Everyone must come to their own understanding in these matters. The cosmos is not a being but is being, the ultimate reality, which theists personify as God. I do not think that the totality can be a person which requires self-other relationships. We need not worship the totality but can realize our oneness with it.

Paul.

Sean M. Brooks said...

Kaor, Paul!

And that's not good enough. A star is only a star. A planet is only a planet. A tree is only a tree, etc. Such things--as things--are not aware of themselves or others. They just "exist."

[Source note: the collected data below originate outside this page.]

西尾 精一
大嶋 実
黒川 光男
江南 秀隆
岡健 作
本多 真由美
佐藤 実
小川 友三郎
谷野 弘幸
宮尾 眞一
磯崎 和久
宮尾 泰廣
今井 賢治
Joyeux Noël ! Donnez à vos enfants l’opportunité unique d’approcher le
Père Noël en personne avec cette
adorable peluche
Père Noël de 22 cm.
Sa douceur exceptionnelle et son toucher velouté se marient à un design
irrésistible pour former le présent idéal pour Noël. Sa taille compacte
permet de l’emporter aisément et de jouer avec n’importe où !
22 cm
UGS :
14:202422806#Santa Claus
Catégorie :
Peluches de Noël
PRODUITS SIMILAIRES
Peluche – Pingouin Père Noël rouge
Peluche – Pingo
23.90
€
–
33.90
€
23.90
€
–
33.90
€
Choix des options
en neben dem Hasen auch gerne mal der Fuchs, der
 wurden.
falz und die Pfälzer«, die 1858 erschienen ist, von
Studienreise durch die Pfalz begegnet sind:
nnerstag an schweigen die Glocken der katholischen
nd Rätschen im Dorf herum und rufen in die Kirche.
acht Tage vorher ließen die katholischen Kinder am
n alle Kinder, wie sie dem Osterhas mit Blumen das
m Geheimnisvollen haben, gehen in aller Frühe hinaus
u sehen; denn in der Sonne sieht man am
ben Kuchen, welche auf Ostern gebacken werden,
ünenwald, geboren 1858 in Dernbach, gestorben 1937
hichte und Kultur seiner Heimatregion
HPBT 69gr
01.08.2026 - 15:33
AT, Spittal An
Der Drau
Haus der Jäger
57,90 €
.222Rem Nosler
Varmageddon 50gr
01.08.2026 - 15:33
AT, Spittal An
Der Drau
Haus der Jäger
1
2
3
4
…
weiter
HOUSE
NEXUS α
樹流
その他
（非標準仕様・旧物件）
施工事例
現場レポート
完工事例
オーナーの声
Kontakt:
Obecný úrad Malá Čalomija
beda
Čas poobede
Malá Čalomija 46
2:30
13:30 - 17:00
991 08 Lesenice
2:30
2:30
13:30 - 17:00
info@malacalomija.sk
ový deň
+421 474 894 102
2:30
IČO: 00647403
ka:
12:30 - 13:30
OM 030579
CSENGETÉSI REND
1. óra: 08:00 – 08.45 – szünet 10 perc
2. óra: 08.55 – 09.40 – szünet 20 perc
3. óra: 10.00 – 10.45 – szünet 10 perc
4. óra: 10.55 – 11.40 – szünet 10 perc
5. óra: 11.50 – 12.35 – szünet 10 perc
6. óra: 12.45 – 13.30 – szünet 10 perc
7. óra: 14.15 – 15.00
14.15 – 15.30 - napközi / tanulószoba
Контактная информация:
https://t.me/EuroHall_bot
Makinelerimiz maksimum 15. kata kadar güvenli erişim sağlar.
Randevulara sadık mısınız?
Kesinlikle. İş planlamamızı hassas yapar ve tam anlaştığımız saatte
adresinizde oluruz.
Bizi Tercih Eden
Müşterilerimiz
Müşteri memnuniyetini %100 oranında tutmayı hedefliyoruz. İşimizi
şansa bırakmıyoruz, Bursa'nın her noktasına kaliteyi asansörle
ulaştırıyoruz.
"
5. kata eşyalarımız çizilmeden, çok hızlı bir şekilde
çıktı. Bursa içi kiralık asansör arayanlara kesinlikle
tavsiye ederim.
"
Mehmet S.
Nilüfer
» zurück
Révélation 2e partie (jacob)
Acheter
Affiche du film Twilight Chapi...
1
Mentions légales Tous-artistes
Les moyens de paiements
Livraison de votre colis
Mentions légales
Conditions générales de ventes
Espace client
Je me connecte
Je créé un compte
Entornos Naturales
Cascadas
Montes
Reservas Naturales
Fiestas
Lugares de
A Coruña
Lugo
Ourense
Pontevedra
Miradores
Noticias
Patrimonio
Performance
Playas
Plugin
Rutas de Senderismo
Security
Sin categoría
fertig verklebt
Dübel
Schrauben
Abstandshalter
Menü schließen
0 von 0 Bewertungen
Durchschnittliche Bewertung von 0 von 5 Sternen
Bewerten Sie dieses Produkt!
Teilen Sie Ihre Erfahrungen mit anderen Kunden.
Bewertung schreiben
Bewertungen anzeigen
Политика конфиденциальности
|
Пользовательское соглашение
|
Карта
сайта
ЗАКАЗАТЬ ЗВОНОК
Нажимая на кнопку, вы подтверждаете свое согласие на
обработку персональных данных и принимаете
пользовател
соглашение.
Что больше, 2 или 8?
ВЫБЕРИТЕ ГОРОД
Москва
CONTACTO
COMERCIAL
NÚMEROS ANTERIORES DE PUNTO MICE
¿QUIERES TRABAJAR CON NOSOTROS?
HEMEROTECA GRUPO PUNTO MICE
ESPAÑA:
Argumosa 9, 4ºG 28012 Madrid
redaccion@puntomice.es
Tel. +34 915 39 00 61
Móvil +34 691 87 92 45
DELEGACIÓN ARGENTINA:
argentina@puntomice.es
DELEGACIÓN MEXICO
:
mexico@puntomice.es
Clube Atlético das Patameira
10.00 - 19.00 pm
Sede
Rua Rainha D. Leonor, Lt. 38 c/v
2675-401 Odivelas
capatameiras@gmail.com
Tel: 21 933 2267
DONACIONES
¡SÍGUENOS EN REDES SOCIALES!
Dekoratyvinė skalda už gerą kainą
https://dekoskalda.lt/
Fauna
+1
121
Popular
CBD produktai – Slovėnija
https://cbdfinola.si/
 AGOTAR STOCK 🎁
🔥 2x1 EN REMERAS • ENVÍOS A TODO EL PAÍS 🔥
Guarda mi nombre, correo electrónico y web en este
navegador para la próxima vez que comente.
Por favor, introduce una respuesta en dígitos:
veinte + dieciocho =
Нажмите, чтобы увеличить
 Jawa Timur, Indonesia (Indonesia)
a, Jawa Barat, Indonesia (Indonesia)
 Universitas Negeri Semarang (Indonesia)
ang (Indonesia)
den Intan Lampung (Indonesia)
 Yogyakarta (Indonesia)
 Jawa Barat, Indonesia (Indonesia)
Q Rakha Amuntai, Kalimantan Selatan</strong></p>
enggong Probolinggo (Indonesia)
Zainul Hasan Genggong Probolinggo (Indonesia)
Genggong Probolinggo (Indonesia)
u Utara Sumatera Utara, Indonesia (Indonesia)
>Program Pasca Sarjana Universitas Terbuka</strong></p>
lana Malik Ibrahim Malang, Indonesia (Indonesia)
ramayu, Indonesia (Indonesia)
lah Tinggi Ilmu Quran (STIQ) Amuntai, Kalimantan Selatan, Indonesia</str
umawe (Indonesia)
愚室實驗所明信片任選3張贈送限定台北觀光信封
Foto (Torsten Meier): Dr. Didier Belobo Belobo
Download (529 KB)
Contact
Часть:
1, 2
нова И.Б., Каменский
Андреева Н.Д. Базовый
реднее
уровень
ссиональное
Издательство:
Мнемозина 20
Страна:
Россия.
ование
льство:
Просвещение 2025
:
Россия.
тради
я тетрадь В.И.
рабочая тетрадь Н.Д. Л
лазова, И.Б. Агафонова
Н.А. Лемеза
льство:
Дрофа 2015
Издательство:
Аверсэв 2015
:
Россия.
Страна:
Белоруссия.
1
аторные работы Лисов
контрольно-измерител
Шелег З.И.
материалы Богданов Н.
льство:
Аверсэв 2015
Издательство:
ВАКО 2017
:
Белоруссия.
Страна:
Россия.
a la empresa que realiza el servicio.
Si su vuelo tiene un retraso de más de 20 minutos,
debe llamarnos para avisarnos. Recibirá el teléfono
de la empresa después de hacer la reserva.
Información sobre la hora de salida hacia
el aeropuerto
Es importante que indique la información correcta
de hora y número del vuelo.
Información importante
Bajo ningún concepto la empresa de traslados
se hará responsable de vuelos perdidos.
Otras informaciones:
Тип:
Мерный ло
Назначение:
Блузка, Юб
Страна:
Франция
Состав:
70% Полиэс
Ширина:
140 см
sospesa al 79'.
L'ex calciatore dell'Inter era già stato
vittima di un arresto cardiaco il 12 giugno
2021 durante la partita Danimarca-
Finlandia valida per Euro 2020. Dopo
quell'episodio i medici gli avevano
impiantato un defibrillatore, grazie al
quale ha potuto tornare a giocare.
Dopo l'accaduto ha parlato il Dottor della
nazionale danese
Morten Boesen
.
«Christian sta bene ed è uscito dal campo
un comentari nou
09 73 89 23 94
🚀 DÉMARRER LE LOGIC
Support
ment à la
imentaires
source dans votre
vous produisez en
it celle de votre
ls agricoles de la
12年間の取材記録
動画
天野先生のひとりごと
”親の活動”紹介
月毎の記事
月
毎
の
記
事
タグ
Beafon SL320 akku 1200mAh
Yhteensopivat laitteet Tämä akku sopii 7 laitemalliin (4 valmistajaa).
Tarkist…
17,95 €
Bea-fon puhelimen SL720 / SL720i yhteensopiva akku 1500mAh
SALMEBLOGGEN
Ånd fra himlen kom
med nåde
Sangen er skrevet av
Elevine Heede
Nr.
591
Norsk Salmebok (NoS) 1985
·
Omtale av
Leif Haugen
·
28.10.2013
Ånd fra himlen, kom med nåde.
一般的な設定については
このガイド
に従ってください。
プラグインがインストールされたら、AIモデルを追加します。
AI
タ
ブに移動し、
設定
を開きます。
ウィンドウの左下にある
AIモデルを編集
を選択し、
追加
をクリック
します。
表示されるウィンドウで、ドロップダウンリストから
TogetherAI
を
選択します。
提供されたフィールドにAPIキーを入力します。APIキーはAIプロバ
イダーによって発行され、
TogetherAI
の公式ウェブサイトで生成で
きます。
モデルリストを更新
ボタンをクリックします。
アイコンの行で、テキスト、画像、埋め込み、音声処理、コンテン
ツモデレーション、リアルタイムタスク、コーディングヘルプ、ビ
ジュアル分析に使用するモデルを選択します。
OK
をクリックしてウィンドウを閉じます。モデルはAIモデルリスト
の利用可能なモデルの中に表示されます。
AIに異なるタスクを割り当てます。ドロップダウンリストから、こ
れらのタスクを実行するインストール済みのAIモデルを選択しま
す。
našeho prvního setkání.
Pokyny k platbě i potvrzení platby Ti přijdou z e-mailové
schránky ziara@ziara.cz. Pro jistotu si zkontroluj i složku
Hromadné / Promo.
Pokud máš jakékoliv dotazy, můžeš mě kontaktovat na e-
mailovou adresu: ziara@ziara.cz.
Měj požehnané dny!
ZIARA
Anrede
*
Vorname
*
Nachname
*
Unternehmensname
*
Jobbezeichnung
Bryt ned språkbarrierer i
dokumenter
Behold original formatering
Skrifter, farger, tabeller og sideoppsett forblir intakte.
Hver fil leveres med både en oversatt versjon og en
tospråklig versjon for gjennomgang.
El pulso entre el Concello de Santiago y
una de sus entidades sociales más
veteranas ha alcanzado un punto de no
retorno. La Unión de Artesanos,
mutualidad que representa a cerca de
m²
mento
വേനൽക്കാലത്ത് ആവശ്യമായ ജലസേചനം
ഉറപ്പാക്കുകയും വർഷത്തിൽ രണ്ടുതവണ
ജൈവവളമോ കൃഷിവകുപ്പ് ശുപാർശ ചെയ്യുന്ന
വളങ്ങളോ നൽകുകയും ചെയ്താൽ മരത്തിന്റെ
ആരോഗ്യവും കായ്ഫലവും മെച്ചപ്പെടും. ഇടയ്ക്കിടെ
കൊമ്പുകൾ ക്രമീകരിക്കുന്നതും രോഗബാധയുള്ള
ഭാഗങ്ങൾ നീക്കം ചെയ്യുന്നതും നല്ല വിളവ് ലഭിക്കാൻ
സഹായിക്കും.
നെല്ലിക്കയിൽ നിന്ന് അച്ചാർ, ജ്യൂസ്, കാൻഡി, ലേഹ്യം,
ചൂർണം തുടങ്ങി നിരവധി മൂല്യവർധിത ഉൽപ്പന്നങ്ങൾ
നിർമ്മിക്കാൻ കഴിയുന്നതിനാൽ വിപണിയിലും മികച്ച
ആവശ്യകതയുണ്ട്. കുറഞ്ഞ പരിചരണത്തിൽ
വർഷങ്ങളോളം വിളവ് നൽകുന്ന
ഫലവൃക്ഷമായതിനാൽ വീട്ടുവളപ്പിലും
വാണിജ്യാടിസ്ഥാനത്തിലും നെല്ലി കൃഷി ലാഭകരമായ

We have discussed your objection to the existence of God, and I don't believe it. To say nothing of how I believe the existence of the Persons of the Trinity within the one Godhead answers that objection.

Ad astra! Sean

paulshackley2017@gmail.com said...

Sean,

Of course it is good enough! There is no one single obviously right view here. To claim that is doctrinaire.

The universe is conscious of itself through us.

You need to prove the existence of God. I do not have to disprove it. I have replied on why I think that the Trinity does not answer that objection.

Paul.

paulshackley2017@gmail.com said...

Sean,

You seem to think that, in these matters, it is appropriate to disagree, argue and try to get the other party to acknowledge that he is mistaken in just a few sentences. We know that this is impossible. If that is the only point, then it is pointless even to begin an exchange.

Paul.

paulshackley2017@gmail.com said...

How can self recognize other if they are not spatially separated and if they do not exist for any length of time?

The 4th Gospel deifies the Son and personifies the Spirit yet remains monotheist. Thus, 3 divine persons but 1 God = Trinity. That doctrine follows from that text. It does not address the self-other question.